5 Better Dates on a Budget
May 13, 2010 by Don't like me? Don't read it.

A lot of men live on a budget. Some even use it as an excuse for not having a chick. But what a lot of them don’t realize is that cheap dates can be more romantic than costly and often painful fine dining experiences. Not to mention, they let you know if she’s a gold digger before you are forced to sell your PS3 to help buy her a summer wardrobe.

1. Instead of taking her to a cliché chain restaurant or god forbid something more indulgent, consider making her dinner yourself. Not only will she think more of you, but this is a great self-esteem booster if you can pull it off. If you don’t have a memorized archive of recipes, get online and find something (make sure to Google easy recipes). Or you can get creative and make your own signature dish — just make sure to test it before you feed it to her. Instead of paying $12-15 per entrée (plus drinks, dessert, AND tip), spend less than $20 and DIY.

2. Going to the movies costs much more money than it’s worth if you go to your typical weekend evening showings. Plus, the movie will probably suck. Instead go during weekday nights or matinees, or better yet, don’t go at all. Movies distract you both from each other and thus are not very romantic. Go to the park on a nice night and watch the stars with your date. Whether you know them or not, point out some constellations and wait for her to be impressed with all your knowledge. As long as she’s not an astronomer, your cover won’t be blown.
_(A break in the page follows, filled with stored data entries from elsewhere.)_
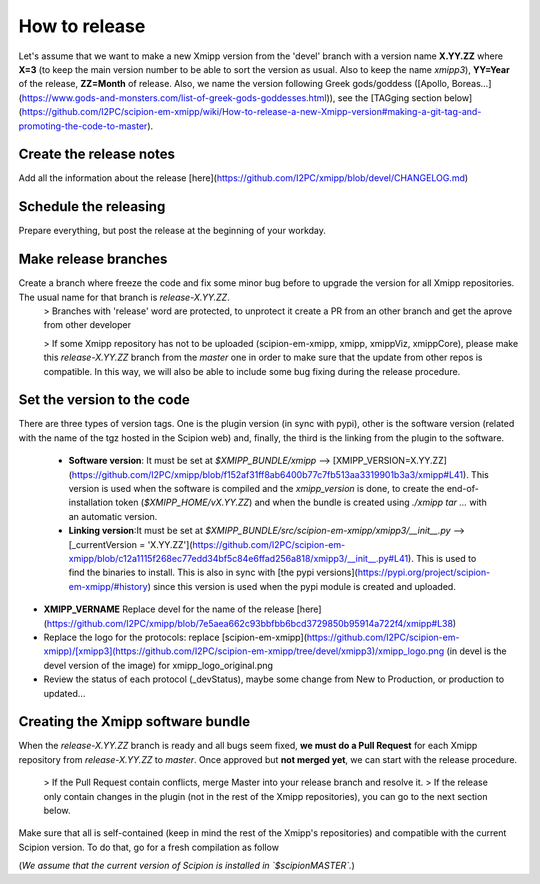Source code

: How to release
---------------

Let's assume that we want to make a new Xmipp version from the 'devel' branch with a version name **X.YY.ZZ** where **X=3** (to keep the main version number to be able to sort the version as usual. Also to keep the name *xmipp3*), **YY=Year** of the release, **ZZ=Month** of release. Also, we name the version following Greek gods/goddess ([Apollo, Boreas...](https://www.gods-and-monsters.com/list-of-greek-gods-goddesses.html)), see the [TAGging section below](https://github.com/I2PC/scipion-em-xmipp/wiki/How-to-release-a-new-Xmipp-version#making-a-git-tag-and-promoting-the-code-to-master).

Create the release notes
^^^^^^^^^^^^^^^^^^^^
Add all the information about the release [here](https://github.com/I2PC/xmipp/blob/devel/CHANGELOG.md)

Schedule the releasing
^^^^^^^^^^^^^^^^^^^^
Prepare everything, but post the release at the beginning of your workday.

Make release branches
^^^^^^^^^^^^^^^^^^^^
Create a branch where freeze the code and fix some minor bug before to upgrade the version for all Xmipp repositories. The usual name for that branch is `release-X.YY.ZZ`.
 > Branches with 'release' word are protected, to unprotect it create a PR from an other branch and get the aprove from other developer

 > If some Xmipp repository has not to be uploaded (scipion-em-xmipp, xmipp, xmippViz, xmippCore), please make this `release-X.YY.ZZ` branch from the `master` one in order to make sure that the update from other repos is compatible. In this way, we will also be able to include some bug fixing during the release procedure.

Set the version to the code
^^^^^^^^^^^^^^^^^^^^
There are three types of version tags. One is the plugin version (in sync with pypi), other is the software version (related with the name of the tgz hosted in the Scipion web) and, finally, the third is the linking from the plugin to the software.

 * **Software version**: It must be set at `$XMIPP_BUNDLE/xmipp` --> [XMIPP_VERSION=X.YY.ZZ](https://github.com/I2PC/xmipp/blob/f152af31ff8ab6400b77c7fb513aa3319901b3a3/xmipp#L41). This version is used when the software is compiled and the `xmipp_version` is done, to create the end-of-installation token (`$XMIPP_HOME/vX.YY.ZZ`) and when the bundle is created using `./xmipp tar ...` with an automatic version.



 * **Linking version**:It must be set at `$XMIPP_BUNDLE/src/scipion-em-xmipp/xmipp3/__init__.py` --> [_currentVersion = 'X.YY.ZZ'](https://github.com/I2PC/scipion-em-xmipp/blob/c12a1115f268ec77edd34bf5c84e6ffad256a818/xmipp3/__init__.py#L41). This is used to find the binaries to install. This is also in sync with [the pypi versions](https://pypi.org/project/scipion-em-xmipp/#history) since this version is used when the pypi module is created and uploaded.

* **XMIPP_VERNAME** Replace devel for the name of the release [here](https://github.com/I2PC/xmipp/blob/7e5aea662c93bbfbb6bcd3729850b95914a722f4/xmipp#L38)

* Replace the logo for the protocols: replace [scipion-em-xmipp](https://github.com/I2PC/scipion-em-xmipp)/[xmipp3](https://github.com/I2PC/scipion-em-xmipp/tree/devel/xmipp3)/xmipp_logo.png (in devel is the devel version of the image) for xmipp_logo_original.png
* Review the status of each protocol (_devStatus), maybe some change from New to Production, or production to updated...

Creating the Xmipp software bundle
^^^^^^^^^^^^^^^^^^^^
When the `release-X.YY.ZZ` branch is ready and all bugs seem fixed, **we must do a Pull Request** for each Xmipp repository from `release-X.YY.ZZ` to `master`. Once approved but **not merged yet**, we can start with the release procedure.

 > If the Pull Request contain conflicts, merge Master into your release branch and resolve it.
 > If the release only contain changes in the plugin (not in the rest of the Xmipp repositories), you can go to the next section below.

Make sure that all is self-contained (keep in mind the rest of the Xmipp's repositories) and compatible with the current Scipion version. To do that, go for a fresh compilation as follow

(*We assume that the current version of Scipion is installed in `$scipionMASTER`.*)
3. Another option is going dutch, where each person pays for themselves. This might only be a good choice if you have already proved your generosity and have a decent history. A legit financial crisis should be an acceptable reason not to pay for her. Try not to suggest this too much; being cheap breaks hearts. Then again if you’re dating a fully liberated woman, she’ll probably suggest this first. Make sure to politely refuse in a way that guarantees that she’ll insist on splitting the meal.

4. Picnics are cheap, fun, and even romantic if done right. Obviously, you’ll need a sunny day. Invite her to your place, make your PB&J sandwiches together, grab a Frisbee, and head off to the park. The best parks are the little-known secrets; they’re big, deserted, and far removed from civilization so the two of you can be alone.

5. If you’re lucky enough to live near a great outdoor hangout like the beach, you should already be taking advantage. It’s the optimal date spot not only because it’s cheap, easy, relaxing, but also because it requires minimal clothing. However, you must be careful not to be suckered into the oh-why-not accommodations that accompany most beaches. You put your brain on vacation and just shuttle out to the nearest sand dune, then realize you don’t have towels, sun tan lotion, or food. Be smart and pack everything you need, or be subject to coastal inflation.